Il s’était toujours demandé pourquoi sa conscience était si différente de celle des autres, pourquoi il ne s’était jamais senti à sa place dans ce monde où tout lui était étranger. Il en était arrivé à la conclusion que l’univers avait été construit pas la conscience collective et que lui flottait comme un électron libre lâché dans le vide. Pourtant, ainsi éloigné, il pouvait voir et comprendre mieux que quiconque la trivialité de la société et des personnes. Mais qui pour entendre ses mots ? Qui pour recevoir cette énergie qu’il pressentait en lui ? Alors il traversait la vie tel un fantôme au milieu des vivants qui trouvaient un sens à tout cela.
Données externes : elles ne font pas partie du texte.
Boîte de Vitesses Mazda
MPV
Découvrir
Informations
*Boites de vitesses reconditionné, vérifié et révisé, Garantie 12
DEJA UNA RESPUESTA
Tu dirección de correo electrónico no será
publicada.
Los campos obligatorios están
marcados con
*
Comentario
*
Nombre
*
Il y avait bien eu cette fille, cet amour. Elle lui avait dit qu’il était vivant parmi les morts. Il y avait cru et s’était conformé à ses attentes tel un caméléon empathique. Mais au bout de quelques années elle l’avait rendu semblable aux autres et l’avait quitté pour un « plus vivant » que lui. Détruit, il perdit confiance en l’autre et redevint fantôme, jamais complètement à sa place, trop conscient. Il se demandait désormais s’il pourrait vivre de nouveau sans ces larmes au bord des yeux, sans la douleur dans son ventre, qui l’étouffait ; s’il trouverait une place, sa place. Il commença à apprendre à lâcher prise, à laisser être ses sentiments, son énergie en un amour infini, à ne plus juger ce qu’il comprenait trop bien. Tel un papillon il sortit de sa chrysalide et s’ouvrit aux autres. Mais la douleur était toujours présente. Il avait beau apporter joie et bonheur, il restait seul. Il avait beau être « un mec génial », sa différence faisait peur. La vie convergea alors pour lui donner une nouvelle leçon au travers de deux yeux bleus.
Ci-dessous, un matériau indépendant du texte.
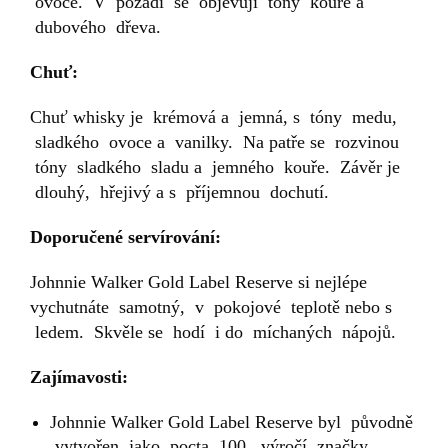
ovoce. V pozadí se objevují tóny kouře a
dubového dřeva.
Chuť:
Chuť whisky je krémová a jemná, s tóny medu,
sladkého ovoce a vanilky. Na patře se rozvinou
tóny sladkého sladu a jemného kouře. Závěr je
dlouhý, hřejivý a s příjemnou dochutí.
Doporučené servírování:
Johnnie Walker Gold Label Reserve si nejlépe
vychutnáte samotný, v pokojové teplotě nebo s
ledem. Skvěle se hodí i do míchaných nápojů.
Zajímavosti:
Johnnie Walker Gold Label Reserve byl původně
vytvořen jako pocta 100. výročí značky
Au hasard de la rencontre il lui parle et tente d’offrir ce qu’il est, dans cette nouvelle ouverture. Pourtant immédiatement il doit lutter pour ne pas chercher à paraitre, pour ne pas devenir l’attente de cette fille. Perdu dans cette confusion il ne perçoit plus que ce sentiment qui monte en lui, ce sentiment oublié, refoulé, piétiné. C’est sa maladie : c’est instantanément présent en une force infinie. Ils se parlent, échangent et rient. Son cerveau se met à fonctionner trop vite, trop fort. Il doit le freiner puis l’arrêter. Pourtant à la fin de la journée il est heureux de cette rencontre, de ce cadeau.
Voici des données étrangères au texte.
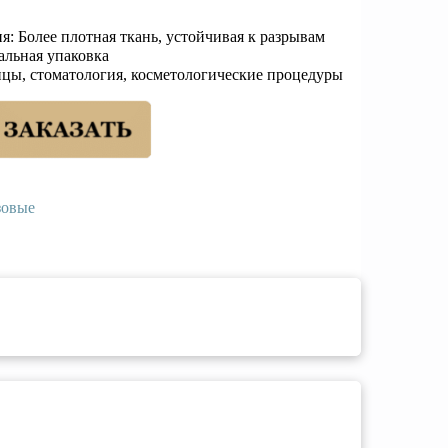
: Более плотная ткань, устойчивая к разрывам
альная упаковка
цы, стоматология, косметологические процедуры
зовые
Régulièrement ils se revoient et chaque fois en lui la magie opère dans la simplicité de l’instant. Alors un jour il lui dit. Ce qu’il ressent, ce qu’il est. Aveux empli d’espoir vainc. Le regard bleu est maintenant teinté de la peur de la violence du sentiment. Il s’en veut d’en avoir trop montré. Il devrait savoir qu’à chaque fois qu’il s’est montré rien n’a fonctionné, que les escargots rentrent dans leur coquille quand ils ont peur. Pourtant il ne s’est pas trompé sur elle. Elle ne s’enfuit pas. Elle aussi est différente. C’est justement ça qui l’a attiré. Mais cette impression en lui ne le quitte plus, l’impression d’être encore plus seul, l’impression de n’être là que pour aimer, aimer en un don, sans attente et sans retour.